本文:
__________________________________________________

整体狂時代(4)命への礼
これは2006年から2011年の約5年間、私が34歳から38歳の頃、整骨院を開業して6年ほど経った頃の話である。この5年間は1年で正月の3日間しか休まず整骨院をやりながら週2日、日曜祭日、全て整体に通っていた。整体狂時代の話である。
井本整体では最初に『命への礼』を教わる。
『命への礼』とは何ぞや?
井本整体では、実技練習の前に人の体に触れる心構えとして「命への礼」を教わる。
『命への礼』とは「生命の尊厳を認識し相手を尊重しなさい」ということだ。
例え練習といえど、相手の体、命を借りて練習させて頂くのである。
相手への感謝、礼儀を欠いてはいけないという教えである。
前回書いたが、私は初日に先輩から
「あなたは人を物扱いしてます。もっと丁寧に慎重に触らなくてはダメです。」
と忠告された。
根が鈍感なせいかそれほど気にしなかったが、初日なので少し面食らった。
私は整骨院で1日中、人の体に触れている。
いわば慣れている。慣れ過ぎている。
慣れすぎていた為、無意識に雑に触れていたのかもしれない。
しかし、考えると「命の尊厳への意識」は本来あるべき医療業界こそ低いのではないか?
仕事になると患者さんが次から次である。
いちいち生命へ尊厳など気にしている暇はない。
中にはワガママな人、神経質な人もいる。
「このヤロー!」と思う時もある。
しかし、それでも生命の尊厳『命への礼』は忘れてはならない。
鍼灸学校、柔整学校でもこういうことは教わらない。
今まで会った治療家を振り返ると『命への礼』がある治療家、ない治療家がいる。
治療家として名のある人は「命への礼」があるようにと思う。
それは、患者さんは感じるものだ。
井本整体に行ってなんとなく感じていた大切なことに気付くことができた気がする。

__________________________________________________

分析用データ:

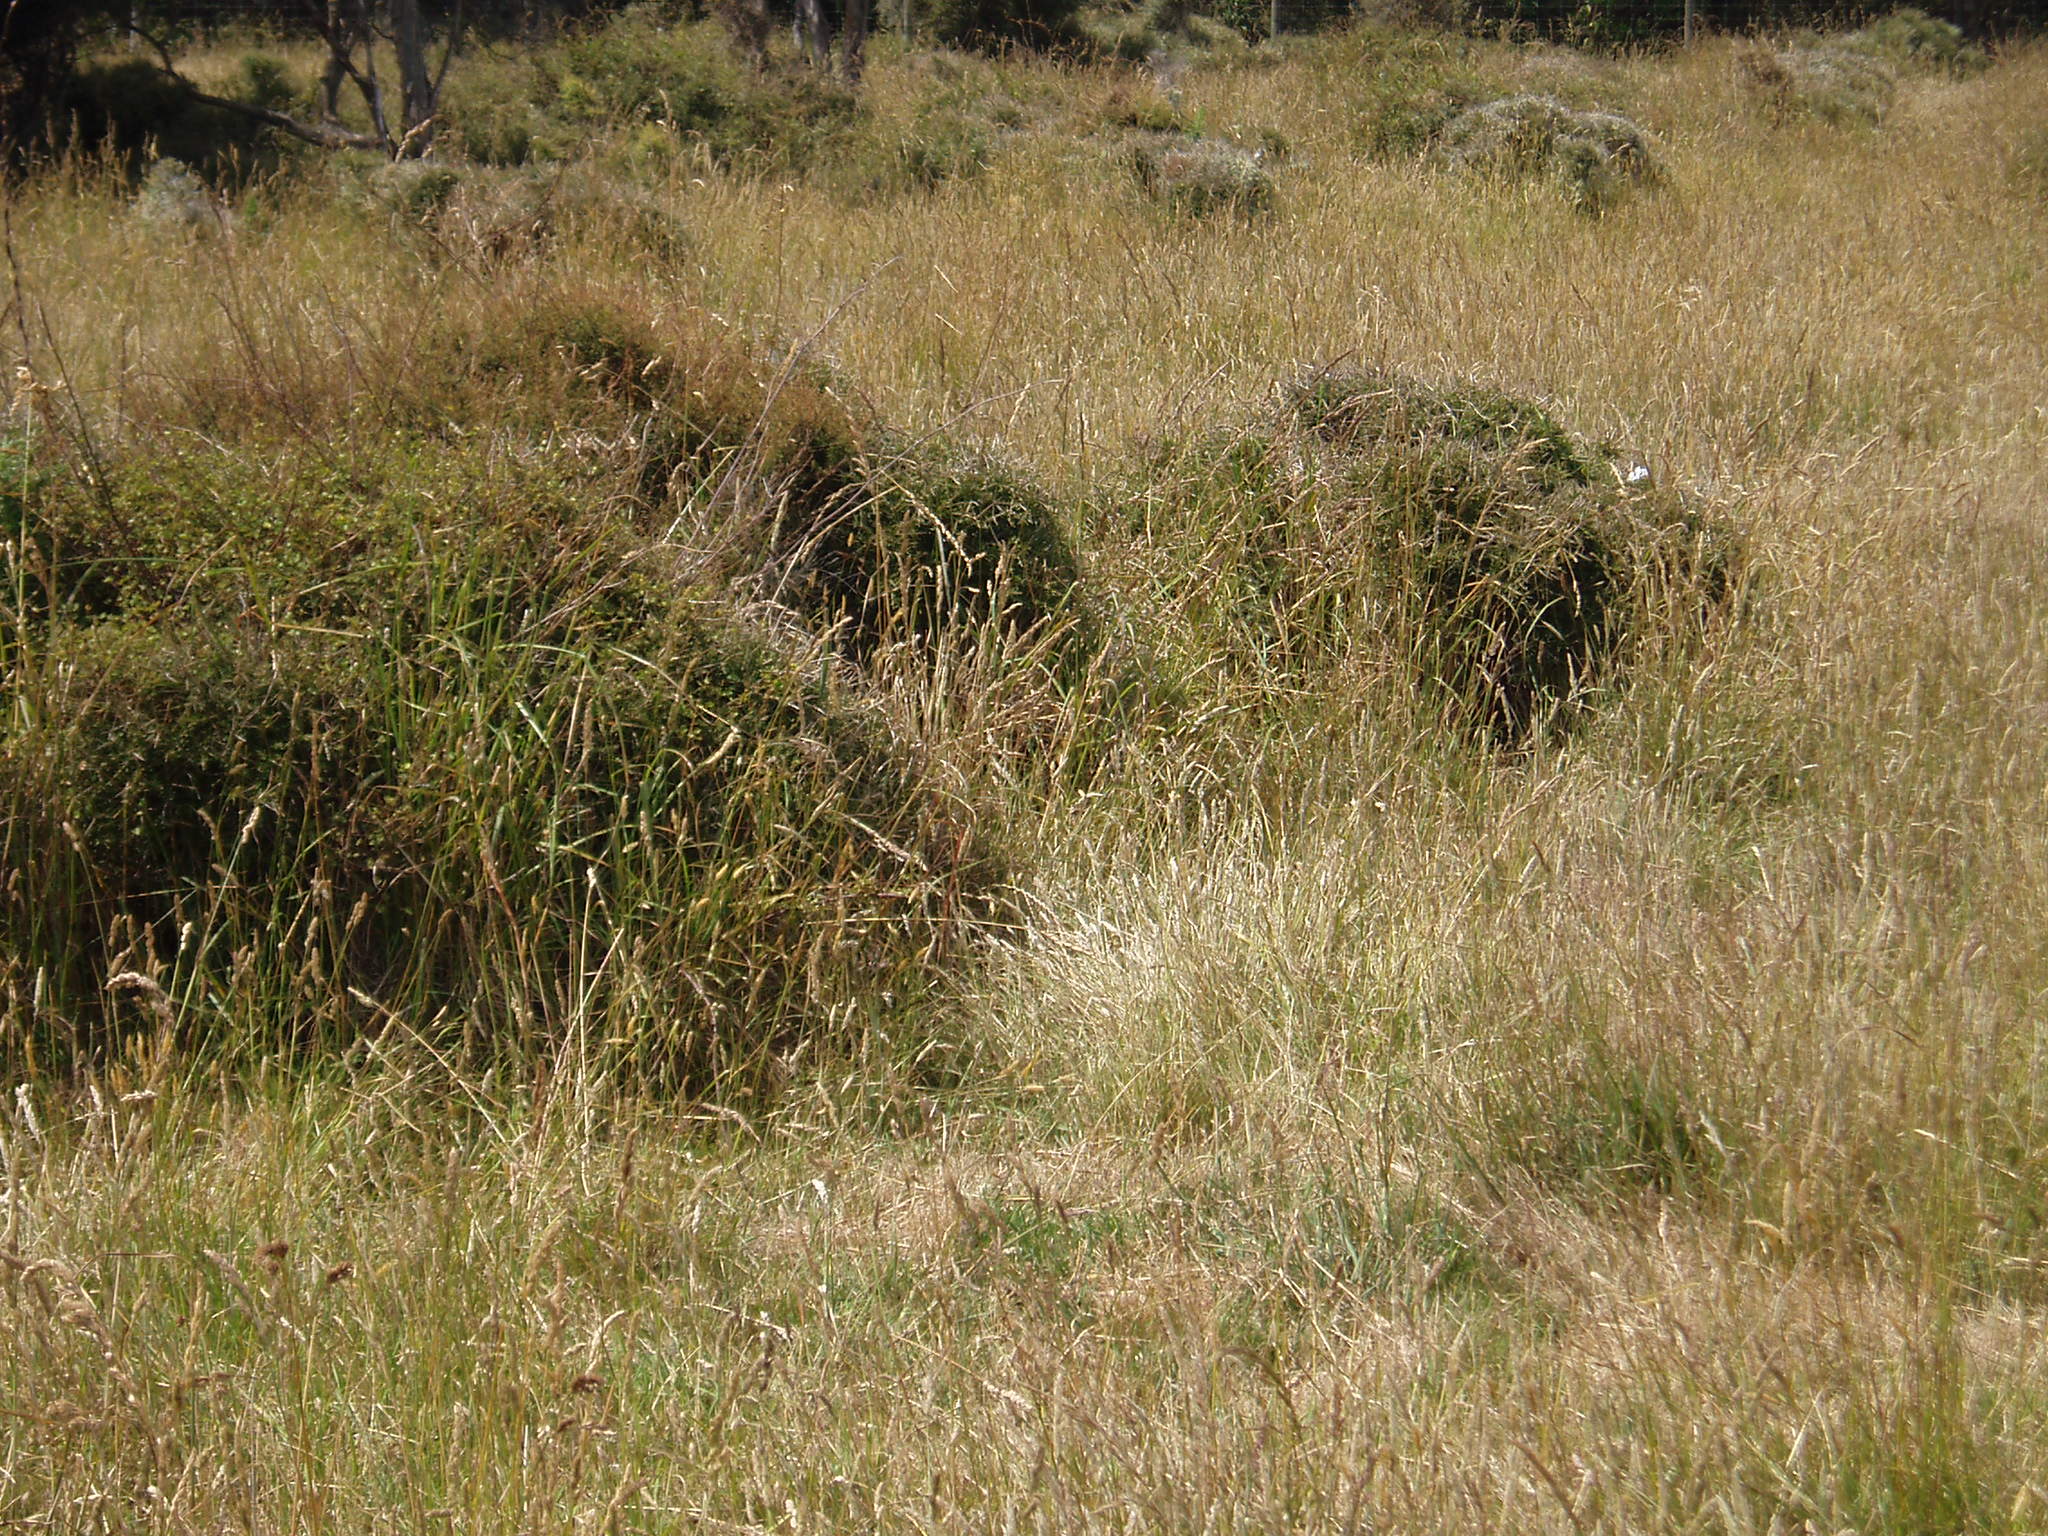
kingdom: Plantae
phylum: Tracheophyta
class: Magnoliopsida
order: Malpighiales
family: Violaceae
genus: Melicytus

__________________________________________________

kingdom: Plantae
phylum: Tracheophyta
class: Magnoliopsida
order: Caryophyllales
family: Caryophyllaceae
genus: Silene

__________________________________________________

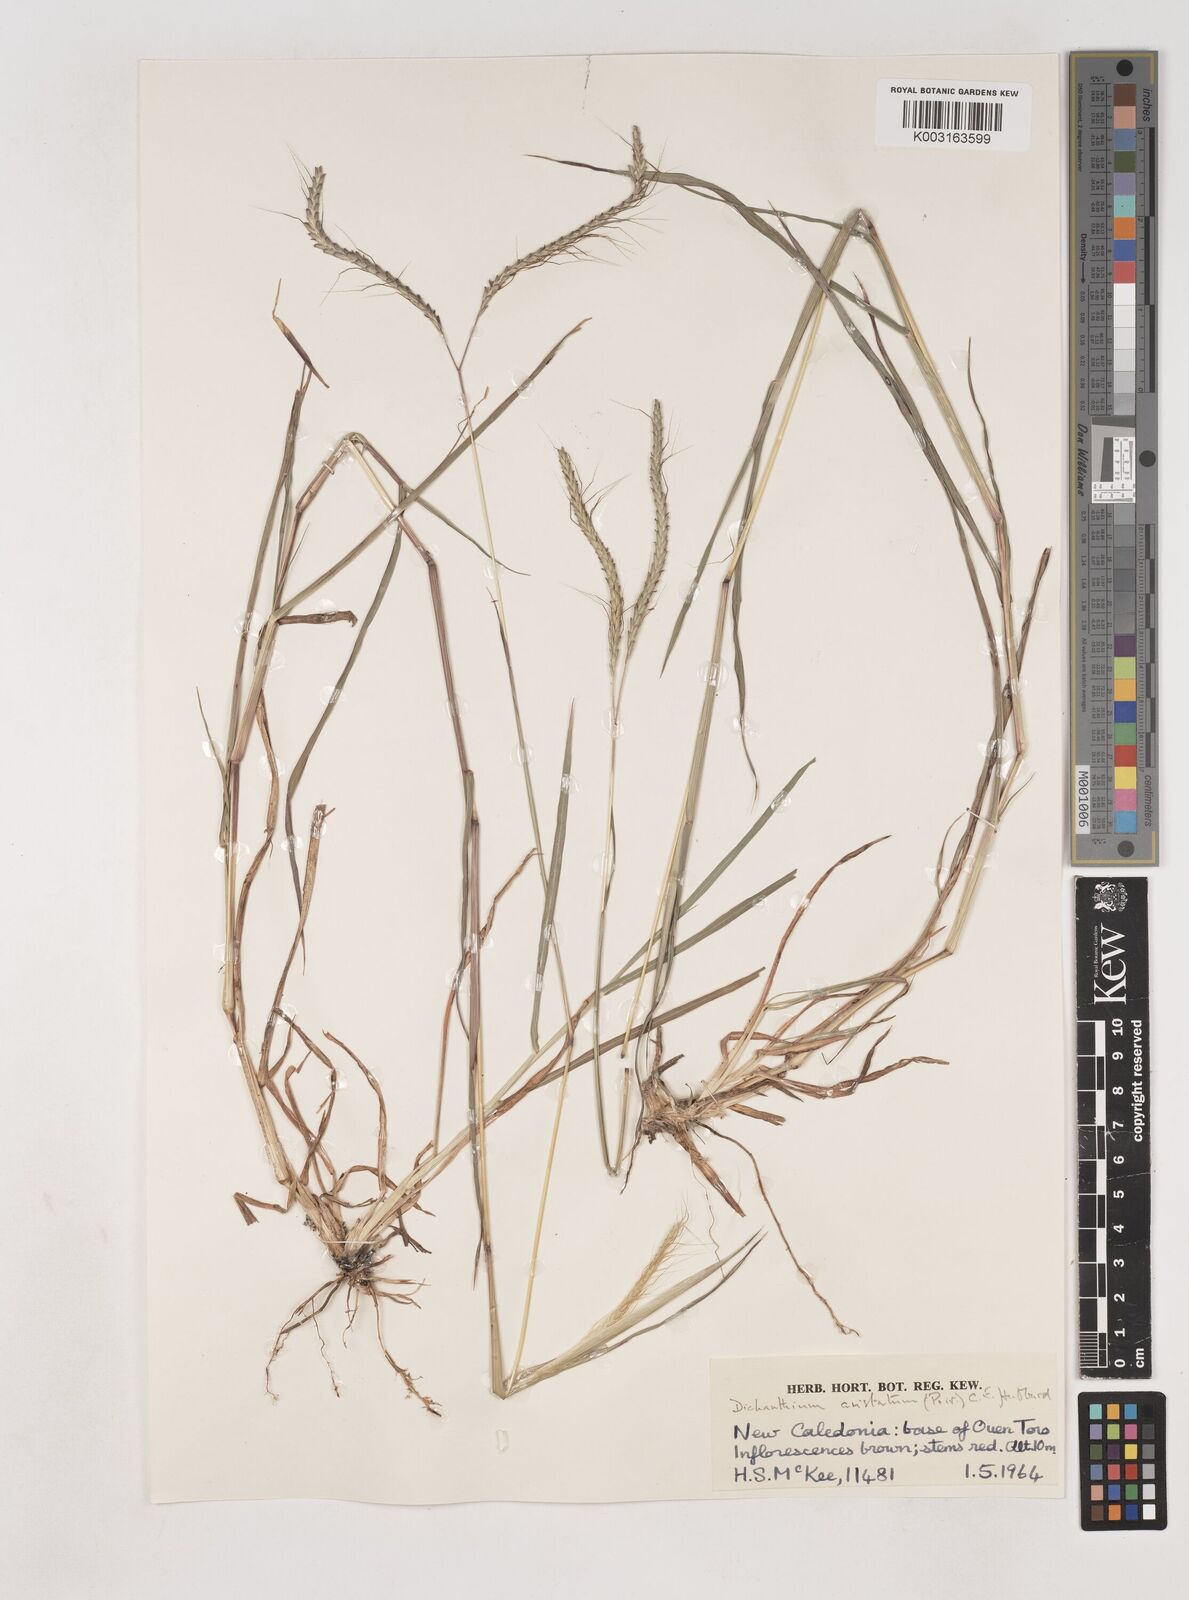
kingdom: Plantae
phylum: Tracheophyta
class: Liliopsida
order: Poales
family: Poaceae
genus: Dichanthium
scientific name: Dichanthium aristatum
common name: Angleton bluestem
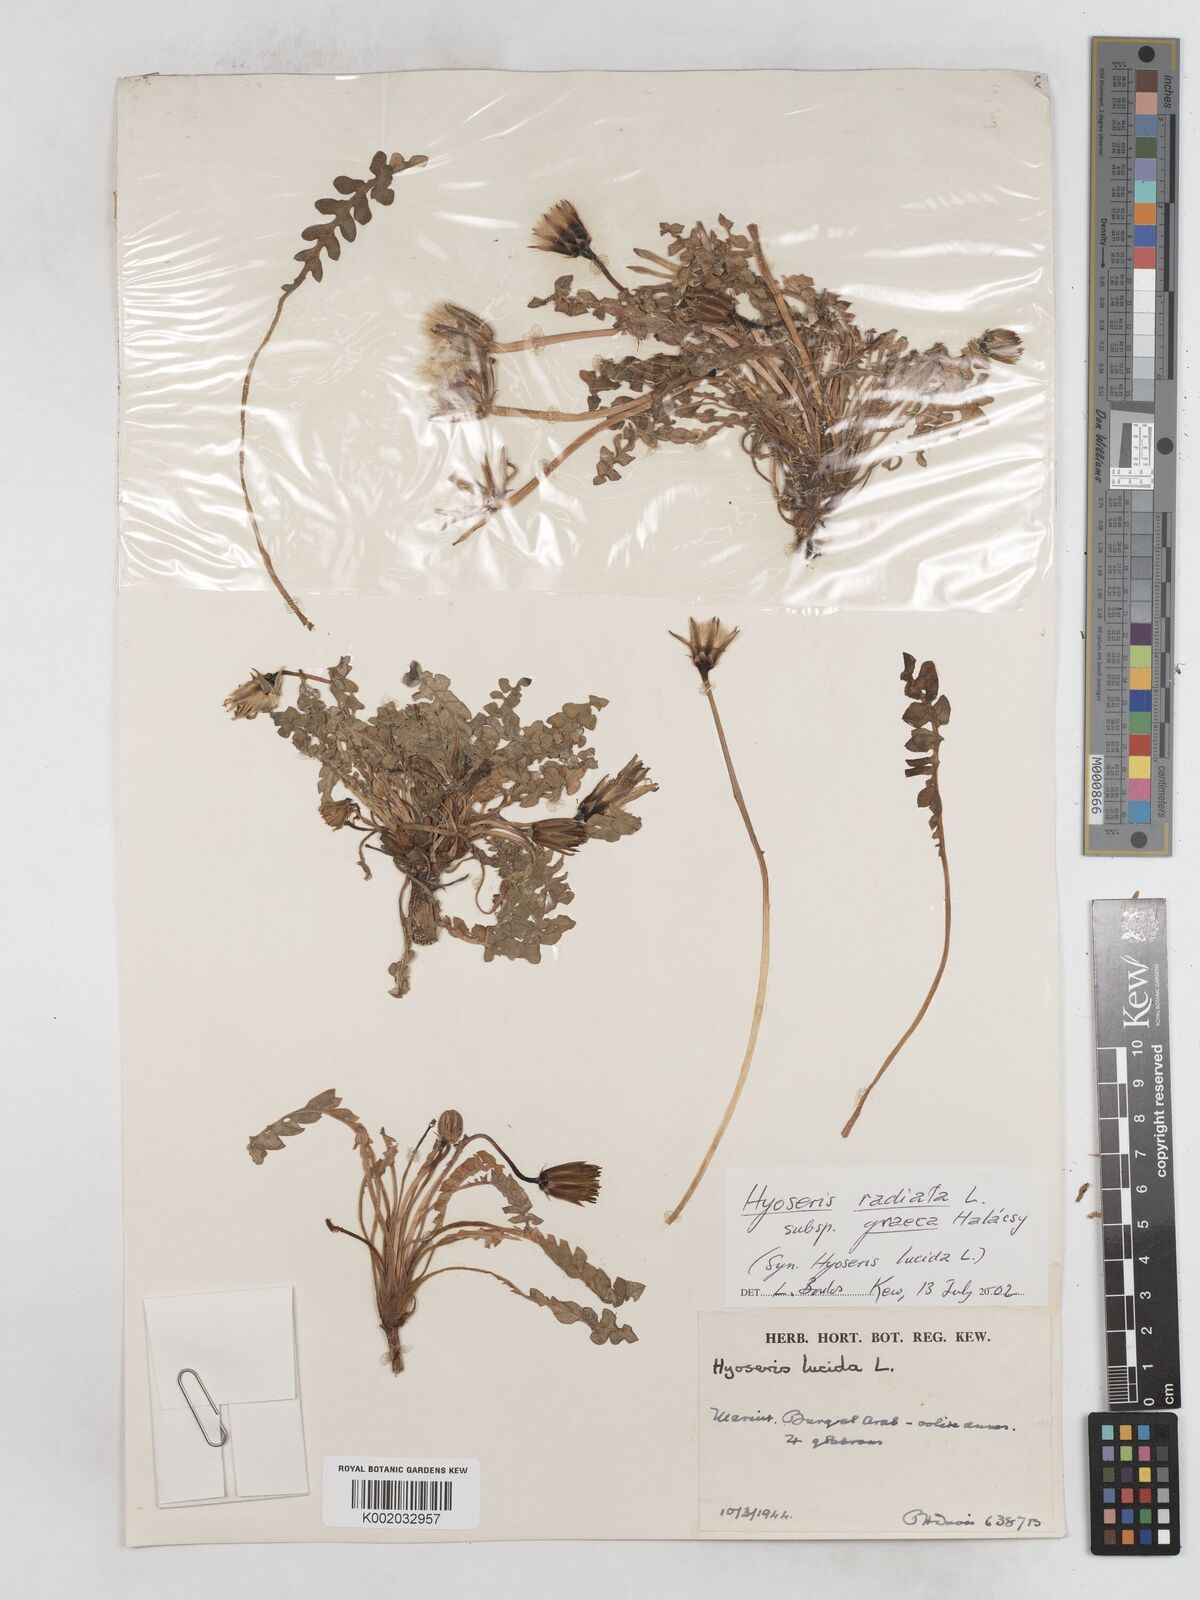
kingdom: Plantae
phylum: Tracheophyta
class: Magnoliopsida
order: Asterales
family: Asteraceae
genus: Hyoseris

__________________________________________________

課題:
本文の内容を2文で要約しなさい。

解答:
井本整体では実技練習の前に、人の体に触れる心構えとして、生命の尊厳を認識し、感謝と礼儀を欠かずに相手を尊重するという「命への礼」を教わる。筆者は初日に先輩から人を物扱いしていると忠告され、命の尊厳への意識は医療業界こそ低いのではないかと考えながらも、『命への礼』は忘れてはならないと述べている。